### WORK TO BE COMPLETED
Search the data for the string "objects" and copy each line in which it appears.
### AVAILABLE DATA
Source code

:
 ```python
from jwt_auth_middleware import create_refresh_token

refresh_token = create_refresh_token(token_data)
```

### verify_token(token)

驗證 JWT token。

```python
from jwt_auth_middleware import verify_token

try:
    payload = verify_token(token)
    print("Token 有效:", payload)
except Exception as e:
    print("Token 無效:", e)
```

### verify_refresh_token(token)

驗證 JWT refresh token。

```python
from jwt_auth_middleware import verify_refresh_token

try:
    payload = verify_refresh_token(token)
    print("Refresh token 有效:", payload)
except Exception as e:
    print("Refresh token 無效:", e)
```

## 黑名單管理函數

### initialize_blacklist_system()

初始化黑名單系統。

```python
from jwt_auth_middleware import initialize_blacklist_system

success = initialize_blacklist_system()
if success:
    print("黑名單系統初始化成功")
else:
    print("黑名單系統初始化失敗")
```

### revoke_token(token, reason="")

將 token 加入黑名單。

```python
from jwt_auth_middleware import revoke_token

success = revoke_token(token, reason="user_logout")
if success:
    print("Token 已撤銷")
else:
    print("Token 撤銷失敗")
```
######
### AVAILABLE DATA
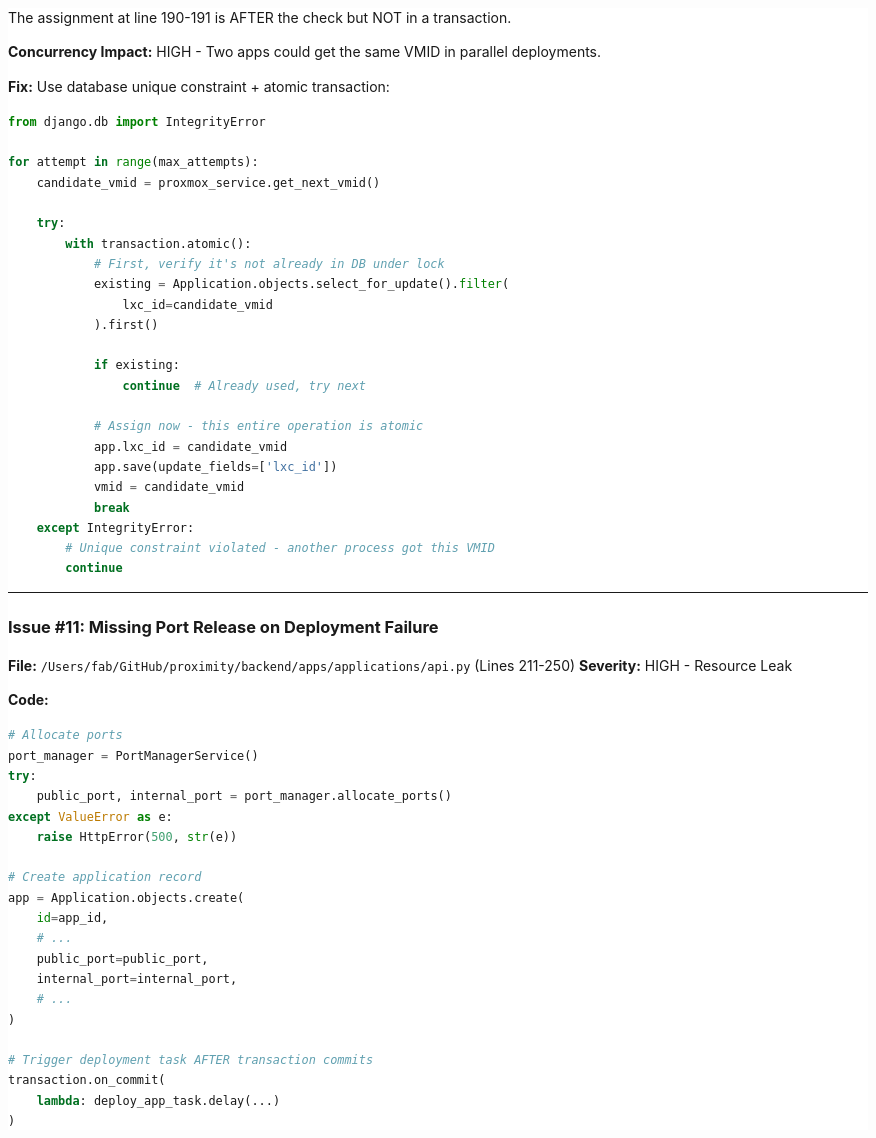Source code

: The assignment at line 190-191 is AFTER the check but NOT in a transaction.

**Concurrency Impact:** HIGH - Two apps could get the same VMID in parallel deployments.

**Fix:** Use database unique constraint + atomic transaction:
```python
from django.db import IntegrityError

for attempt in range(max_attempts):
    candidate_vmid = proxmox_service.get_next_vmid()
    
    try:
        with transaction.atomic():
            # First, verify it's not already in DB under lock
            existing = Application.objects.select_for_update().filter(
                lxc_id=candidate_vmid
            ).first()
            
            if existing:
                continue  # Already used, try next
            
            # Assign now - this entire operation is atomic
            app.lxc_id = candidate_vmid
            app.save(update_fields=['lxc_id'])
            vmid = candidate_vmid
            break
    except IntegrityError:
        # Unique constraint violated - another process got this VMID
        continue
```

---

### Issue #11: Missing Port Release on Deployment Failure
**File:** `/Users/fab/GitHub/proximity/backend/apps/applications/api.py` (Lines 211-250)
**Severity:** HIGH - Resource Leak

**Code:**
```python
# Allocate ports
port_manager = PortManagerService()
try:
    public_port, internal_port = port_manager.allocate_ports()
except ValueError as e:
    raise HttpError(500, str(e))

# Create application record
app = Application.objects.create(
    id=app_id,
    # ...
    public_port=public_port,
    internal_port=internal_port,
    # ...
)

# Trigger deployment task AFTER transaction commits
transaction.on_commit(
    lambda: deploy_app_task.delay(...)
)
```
######
### TASK ANSWER
            existing = Application.objects.select_for_update().filter(
app = Application.objects.create(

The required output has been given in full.